Солдат поднялся и, взвалив на плечо свой мушкетон, поплелся к воротам усадьбы. Возможно, и повыловят, подумала Людмила, но всех ли? Да и другие останутся. Останется тот, кто приказал бомбить Дрезден, останутся пилоты «мустангов», которые развлекались, пуская ко дну лодки со спасшимися из огня детьми и женщинами…
Тремя днями позже, добравшись до Фрейталя (она все-таки не оставляла мысли побывать в Дрездене или хотя бы перебраться на ту сторону Эльбы, подальше от американцев), Людмила узнала о смерти Гитлера и капитуляции берлинского гарнизона.
Секретарь шведского посольства Лундберг не сразу узнал человека, явившегося к нему утром пятого мая. Берлинцы в эти дни выглядели непрезентабельно, но этот вообще был чучело чучелом: заросший многодневной щетиной, в резиновых сапогах, облезлой меховой шубе с отрезанными рукавами и вязаном шерстяном подшлемнике. За спиной у страшилища висел рюкзак, шуба была перепоясана обрывком ярко-красного телефонного провода. Обозрев все это, Лундберг поднял брови и вынул изо рта трубку.
— Ну что вы смотрите, — ворчливо сказало чучело, стаскивая с головы подшлемник, — не узнаете, что ли…
— Господин Пауль Розе, будь я трижды… — едва выговорил швед. — На что вы похожи!
— Посмотрел бы я, на что стали бы похожи вы… доведись вам пережить то, что пережил я.
— Я все понимаю, но… эта шуба, она ведь без рукавов!
— А, черт с ними, так удобнее. Один сгорел, другой я оторвал сам — для симметрии. В сущности, она уже не по сезону, но спать на ней удобно — все-таки ночи еще холодные, а я, знаете ли, подвержен ангинам.
— Мы сейчас подберем для вас какое-нибудь пальто.
— Благодарствую, но любое ваше пальто будет на меня узко и длинно. Нет, с шубой мне расстаться трудно.
— Привычка, я понимаю. Однако, господин Розе, я чертовски рад видеть вас живым и невредимым!
— Представьте, я тоже не устаю этому радоваться. Я просыпаюсь каждое утро и говорю себе: Пауль, старый болван, ты до сих пор ничего не понимал в радостях жизни, тебе всегда была нужна куча вещей, которые, в сущности, не представляют никакой ценности, а ведь единственное счастье — это вот оно: проснуться — и услышать тишину, и знать, что рядом никого больше не убивают…
— К сожалению, в других местах еще продолжают убивать.
— Но хоть Берлин отмучился! Десять дней сплошного кошмара…

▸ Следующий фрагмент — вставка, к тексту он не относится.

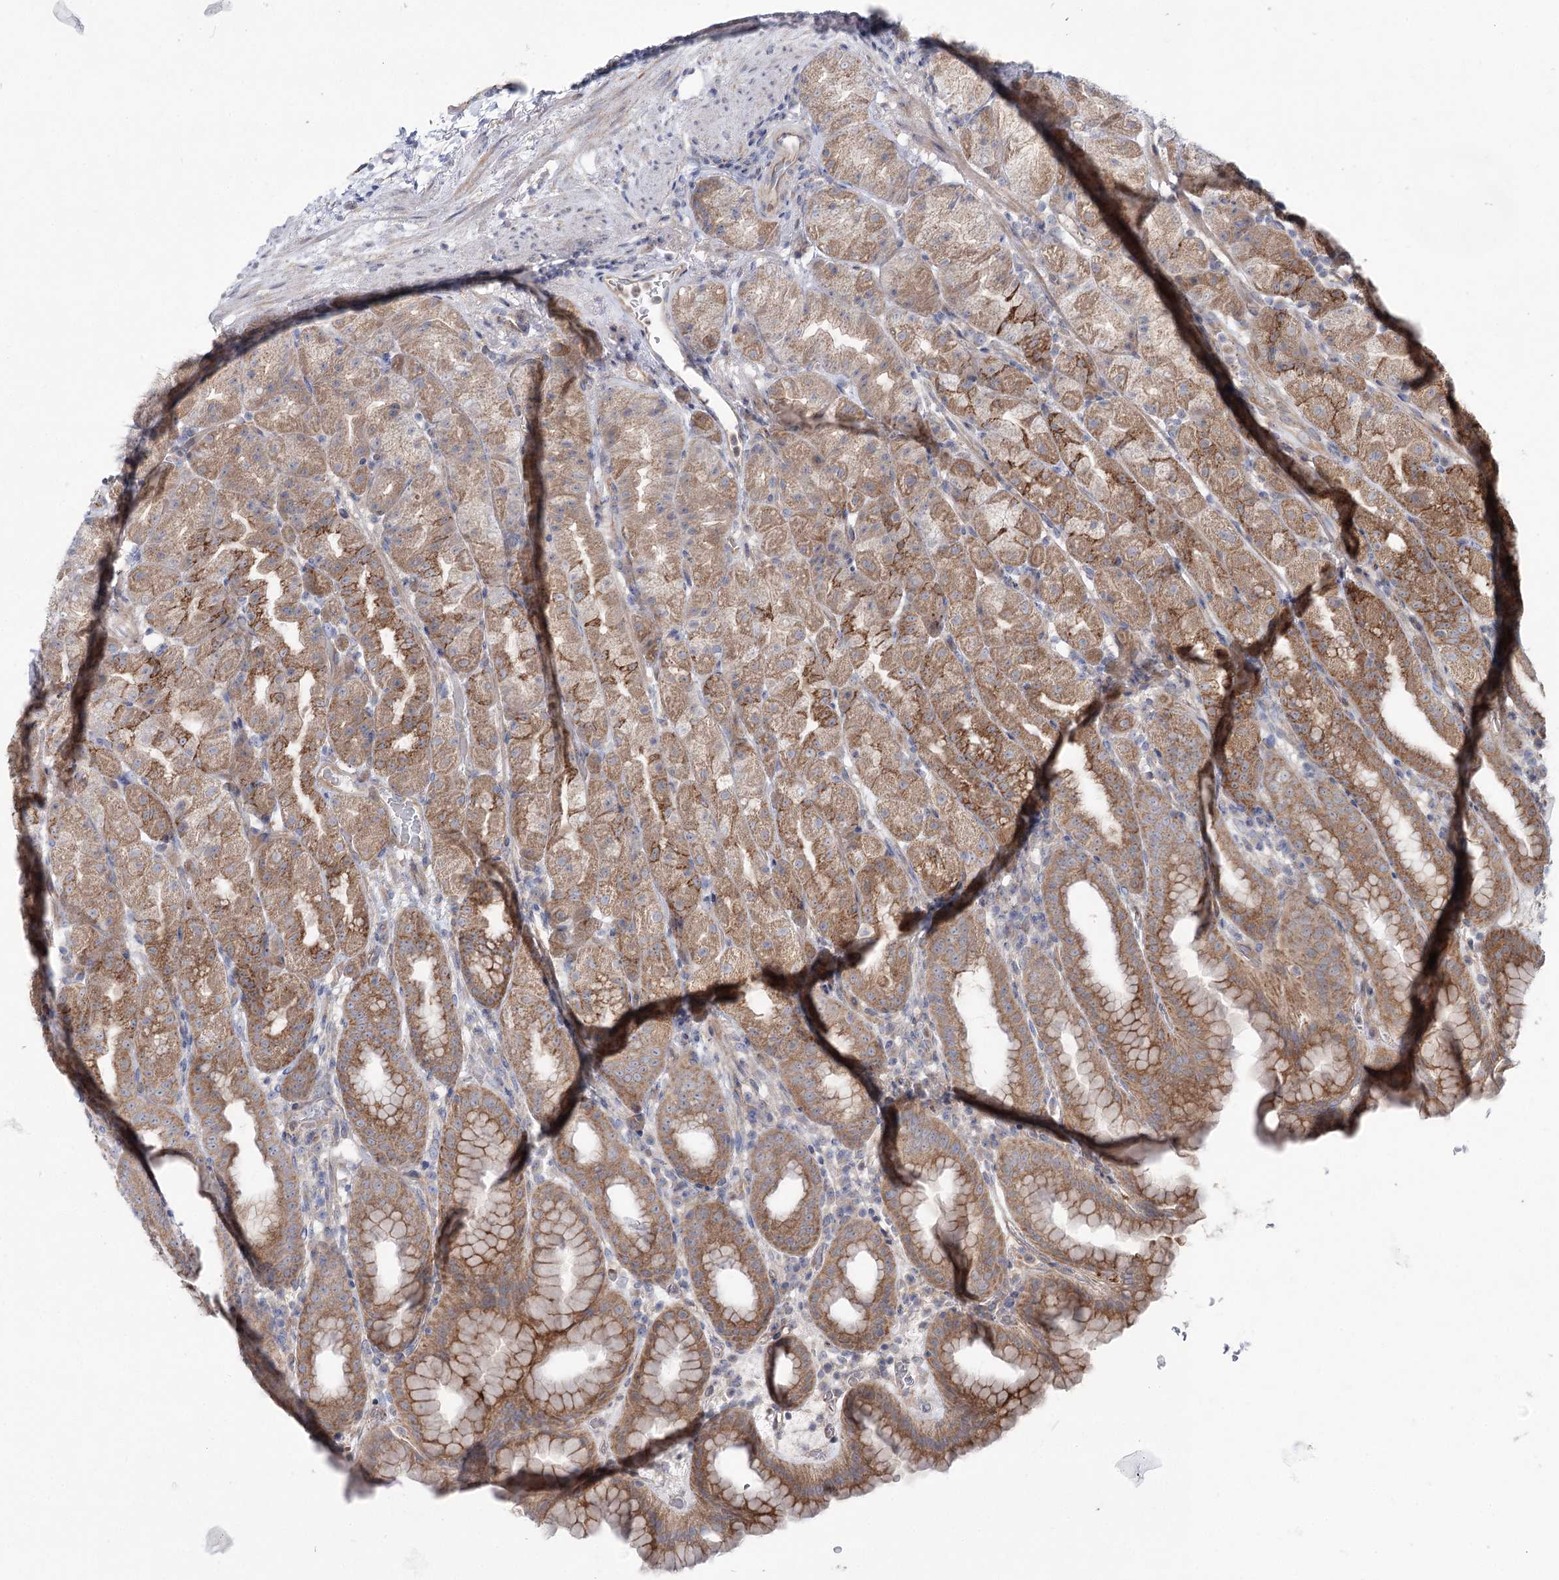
{"staining": {"intensity": "moderate", "quantity": ">75%", "location": "cytoplasmic/membranous"}, "tissue": "stomach", "cell_type": "Glandular cells", "image_type": "normal", "snomed": [{"axis": "morphology", "description": "Normal tissue, NOS"}, {"axis": "topography", "description": "Stomach, upper"}], "caption": "The histopathology image demonstrates staining of normal stomach, revealing moderate cytoplasmic/membranous protein positivity (brown color) within glandular cells.", "gene": "SCN11A", "patient": {"sex": "male", "age": 68}}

— Да, это было ужасно. А ваша семья?
— Слава богу, их я успел заблаговременно отправить в деревню. Собственно, у меня и у самого было похвальное намерение отсидеться в тиши, но черт попутал вернуться, чтобы забрать архив. У меня ведь там письма Планка, корректурные оттиски с его собственноручными пометками, черновик той статьи Гана и Штрассмана, словом сами понимаете. Суета сует, но… Я думал — заберу с собой самое главное или хотя бы спрячу в более надежное место, а тут русские начали обстреливать окраины — правда, с другой стороны, сначала они появились оттуда, с северо-востока. Кто же знал, что через три дня они уже будут у нас в Тельтове! Словом, едва я успел кое-как рассовать свои бумаги, как приносят повестку. Представляете? Я попытался было отвертеться, но куда там! Победа или Сибирь, говорят, а с трусами и пораженцами у нас разговор короткий. Выдали мне нарукавную повязку, стальной шлем и один фаустпатрон и в таком грозном виде отправили навстречу русским танкам. Начальство наше придумало тактику каких-то «оборонительных звеньев» — из трех человек каждое, со мной было еще двое мальчишек. Один сбежал сразу, но зато другой оказался таким фанатиком! Не стану описывать свои горестные злоключения во всех подробностях, но в конце концов подлый мальчишка затащил меня в чью-то пустую квартиру и мы с ним заняли огневую позицию в окнах. Я вообще боялся выглянуть, а он что-то там увидел и хотел выстрелить, но его «фауст» не сработал, и он тогда кричит мне: «Стреляй, старая жопа, чего смотришь». Представляете?